Разговор не складывался. В универе было иначе, темы про биологию хотя бы, а здесь… И тогда мне пришлось вести себя более естественно, а это значить быть не Михаилом Финеевым, а Михаилом Буровым. Только тогда удалось её разговорить. Каждый раз когда она смеялась иил просто радовалась, то почему-то удивлённо вглядывалась в моё лицо… но рассмотрев что перед ней всё тот же Финеев, разочарованно шла дальше. В такие моменты мы замолкали… но затем я начинал разговор заново. Обсудили кстати постановку Феллини «Дорога», которую он прочла прежде чем пойти тогда со мной..
— А сейчас что читаешь? — спросил я, пытаясь сделать так что бы разговор опять не провис.
— Тургенева, книгу «Пропасть».
— Это про что? — спросил я, что-то припоминая из школьно программы. Но кроме Достоевского никого я особо не читал во внешкольное время.
— Это про то как паренёк из род Зеленой Росомахи полюбил волчицу.
— Разве бывают роды с таким названия, — заметил я.
— Это же условность что бы не падала тень ни на один из родов.
— А то что он росомаха это совсем не важно…, — саркастично заметил я.

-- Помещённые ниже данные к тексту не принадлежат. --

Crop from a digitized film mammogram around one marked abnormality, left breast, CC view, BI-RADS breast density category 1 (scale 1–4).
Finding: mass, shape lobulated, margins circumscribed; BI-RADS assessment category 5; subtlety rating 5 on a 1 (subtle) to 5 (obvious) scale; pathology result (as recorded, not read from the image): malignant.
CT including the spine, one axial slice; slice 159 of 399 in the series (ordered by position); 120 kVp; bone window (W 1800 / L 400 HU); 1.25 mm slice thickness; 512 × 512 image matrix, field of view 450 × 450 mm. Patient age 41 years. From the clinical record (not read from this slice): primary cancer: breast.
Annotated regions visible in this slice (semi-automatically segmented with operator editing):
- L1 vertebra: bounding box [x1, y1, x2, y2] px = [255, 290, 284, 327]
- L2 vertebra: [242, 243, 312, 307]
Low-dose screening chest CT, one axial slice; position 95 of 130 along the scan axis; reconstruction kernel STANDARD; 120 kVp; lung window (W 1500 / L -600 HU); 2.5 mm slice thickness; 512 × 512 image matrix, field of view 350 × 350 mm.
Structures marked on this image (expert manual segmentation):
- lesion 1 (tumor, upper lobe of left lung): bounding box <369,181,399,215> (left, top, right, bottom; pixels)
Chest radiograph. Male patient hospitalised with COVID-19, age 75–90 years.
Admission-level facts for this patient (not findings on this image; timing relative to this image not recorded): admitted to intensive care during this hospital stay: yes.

— Ой отстань, — нахмурилась она. — Не хочешь слушать, не надо… не буду рассказывать.
— Так о чём там…
— Отвали, — грубо сказала она и чуть ускорила.
— извини, — сказал я искренне опять тоном Михаила Бурова. — Мне правда интересно, расскажи пожалуйста...

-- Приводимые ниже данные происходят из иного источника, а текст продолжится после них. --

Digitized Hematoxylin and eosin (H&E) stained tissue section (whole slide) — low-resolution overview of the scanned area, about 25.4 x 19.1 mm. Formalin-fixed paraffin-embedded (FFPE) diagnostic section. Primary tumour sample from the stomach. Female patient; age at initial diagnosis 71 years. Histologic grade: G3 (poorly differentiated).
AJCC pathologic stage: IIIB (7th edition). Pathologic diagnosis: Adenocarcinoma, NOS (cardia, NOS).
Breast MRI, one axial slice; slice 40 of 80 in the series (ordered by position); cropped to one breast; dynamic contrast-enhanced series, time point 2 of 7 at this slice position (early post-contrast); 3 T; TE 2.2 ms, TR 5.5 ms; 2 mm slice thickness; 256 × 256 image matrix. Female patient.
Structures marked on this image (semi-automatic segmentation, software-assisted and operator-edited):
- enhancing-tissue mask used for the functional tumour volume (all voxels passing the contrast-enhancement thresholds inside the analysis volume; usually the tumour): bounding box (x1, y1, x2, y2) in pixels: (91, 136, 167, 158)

— Отец парня Василия был против, и отец Милавы волколюд тоже был против. Но они всё равно поженились тайно, в деревёнской глуши обвенчались, по христианским обычаям… Они стали жить вместе и всё шло хорошо. Потом Милава родила мальчика, потом девочку. Дети стали подрастать, Василий работал чистильщиком снега магией — он раздувал его на сельских дорогах стихией воздуха. Так они и жили… пока дети не стали взрослеть.
— Мальчик всех убил? — зло пошутил я. — Каким надо быть упоротым что бы жениться на волчице. Автор большой фантазёр…
Маша опять нахмурилась:
— Это основано на реальных фактах, такое было…
Услышав это у меня чуть челюсть не отвисла…
— Прототип видать был конченый, — только и смог проговорить я. Хотелось блевать от таких историй, зная волклюдов. А узнать я их успел… и отношение к ним только ухудшалось.
— Да, — вдруг подтвердила маша. — Людям с неокрепшей психикой и моральными устоями я бы не разрешил читать такую книгу. Но факт есть факт, такое случалось, хотя крайне-крайне редко. И рода в этом замешанные стараются этого не афишировать.
— А сейчас такое не случается?
— Никто про это не слышал уже лет тридцать, как минимум. Волки не те…
— Подожди! — вспомнил я. — А что стало с детьми, они дали потомство и стали полу одарёнными и волколюдами?
— Нет конечно, — вздохнула Маша. — Их убили в книге. И в реальности тоже с такими парами и их потомством всегда происходило подобное. Тут кстати автор пытался сделать так что бы книга вышла с таким концом, что мол они сбежали и там где-то продолжили свой проклятый род. Но цензура встала на дыбы, особенно совет родов…
— И правильно сделали, — сказал я.
— А знаешь, — вдруг сказала она. — Ты похож на одного человека…
Ага! Речь явно про меня настоящего — Михаил Бурова. Ну что? Что она там скажет сейчас?! Стоило больших усилий сохранить равнодушное лицо. Но я смог.
— Он плохой или хороший? — спросил я, улыбаясь про себя, и соблюдая каменное лицо внешне.
— Не знаю. — помолчав, сказала она.
— Он плохой человек? Просто так убивал людей? Грабил старушек…
Она недовольно посмотрела на меня:
— Ты дурак?
— Нет, а что? — сказал я. — Просто пытаюсь выяснить степень её сволочизма…
— Я имела ввиду: хорошим ли он был для меня или нет. А если ты хочешь знать мою оценку хороший ли он человек… то да, хороший.
— Слава богу хоть так, — сказал я. — Так а кто это? Я его знаю? Он из универа?
— Его зовут Михаил Буров. Вряд ли ты его знаешь.
— Так он хороший был для тебя или нет? — спросил я чуть не сбившись от главного.
— Да наверно, — сказал наконец она и отвернулась.
— Опять «наверно».
— Отстань! — резко сказал она. — Всё поехали назад. Ты мне надоел!
— Стой! — вскрикнул я. — А хочешь позову Михаила Бурова?
— Тупые шуточки, — сказал она и пошла в сторону выхода, потребовав: — Вези меня обратно...
— Я сейчас я позову, только мне надо уйти в кусты.
— Иди куда хочешь! — крикнула она. — Я сама доеду на поезде!
Чертыхнувшись, я бросился в кусты. Но там везде не было давно листьев, пришлось найти особо толстый ствол сосны, спрятаться за него, сесть, лечь. И там снять посмертную маску Михаила Финеева. Тут же я вскочил и помчался за удаляющейся фигурой Маши.